What I'd flag in an interview

Service over UI. The redesign wasn't a UI problem, it was a service problem. Once we mapped the full stakeholder network and the parallel jobs each provider type was doing, the brief stopped being about screens and became about removing institutional friction.

Atomic Research as the qualitative engine. I was already atomizing user-interview data into reusable insight units before AI made the practice fashionable. That method is what made the three streams reusable instead of three disconnected research projects.

Healthcare B2B has unforgiving stakes. The portal operates inside ANS-regulated TISS 3.02 standards. Every authorization is a regulated medical-financial event. A wrong status can delay a surgery; a misclassified procedure breaks billing compliance. That sharpened how I designed feedback states, error recovery, and the boundary between assistive automation and human review.

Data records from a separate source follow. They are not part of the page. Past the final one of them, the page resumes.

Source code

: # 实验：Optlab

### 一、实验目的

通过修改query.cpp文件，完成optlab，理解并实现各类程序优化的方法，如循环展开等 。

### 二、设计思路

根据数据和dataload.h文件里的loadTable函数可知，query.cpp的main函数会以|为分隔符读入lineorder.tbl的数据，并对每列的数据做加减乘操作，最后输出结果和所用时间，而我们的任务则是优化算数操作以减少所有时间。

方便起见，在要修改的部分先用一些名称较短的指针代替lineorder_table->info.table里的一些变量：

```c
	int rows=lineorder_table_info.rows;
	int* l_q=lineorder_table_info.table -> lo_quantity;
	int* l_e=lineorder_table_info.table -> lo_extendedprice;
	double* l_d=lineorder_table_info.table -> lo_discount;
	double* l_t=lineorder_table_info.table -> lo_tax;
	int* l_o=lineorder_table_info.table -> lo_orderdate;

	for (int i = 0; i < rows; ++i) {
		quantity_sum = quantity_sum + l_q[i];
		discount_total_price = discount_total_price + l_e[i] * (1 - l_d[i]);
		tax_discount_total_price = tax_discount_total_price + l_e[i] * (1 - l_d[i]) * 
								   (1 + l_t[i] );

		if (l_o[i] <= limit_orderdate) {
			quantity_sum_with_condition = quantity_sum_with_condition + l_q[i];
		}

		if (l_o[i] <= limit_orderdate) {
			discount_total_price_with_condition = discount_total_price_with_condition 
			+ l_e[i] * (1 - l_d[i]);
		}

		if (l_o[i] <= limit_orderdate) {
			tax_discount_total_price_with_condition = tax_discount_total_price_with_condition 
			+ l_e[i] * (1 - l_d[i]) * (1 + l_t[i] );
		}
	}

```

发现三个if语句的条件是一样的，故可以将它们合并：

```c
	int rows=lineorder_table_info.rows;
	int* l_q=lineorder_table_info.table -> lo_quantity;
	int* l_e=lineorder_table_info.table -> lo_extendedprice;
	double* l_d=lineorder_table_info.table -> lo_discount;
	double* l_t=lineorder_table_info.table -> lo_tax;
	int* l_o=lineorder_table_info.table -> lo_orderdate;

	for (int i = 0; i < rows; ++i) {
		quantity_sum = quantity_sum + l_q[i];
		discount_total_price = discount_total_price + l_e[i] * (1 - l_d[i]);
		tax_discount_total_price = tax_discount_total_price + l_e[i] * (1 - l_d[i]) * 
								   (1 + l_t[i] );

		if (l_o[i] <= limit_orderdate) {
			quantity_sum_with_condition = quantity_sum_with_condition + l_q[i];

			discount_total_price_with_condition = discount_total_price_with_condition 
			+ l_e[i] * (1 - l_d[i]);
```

Constraints + what we left on the table

We scoped accessibility options and a dark mode out of the launch, with both documented as priority for the next cycle. A full visual identity refresh was also deferred. The choice was deliberate: hit the three streams that drove TMA, support calls, and approval rates first, then iterate.

Why this case sits here

Mediservice is the bridge between two halves of my work. It's where I went deepest as a researcher and service designer in a regulated B2B context, and where Atomic Research crystallized as a method. Everything I'm doing now with LLMs sits on top of that foundation.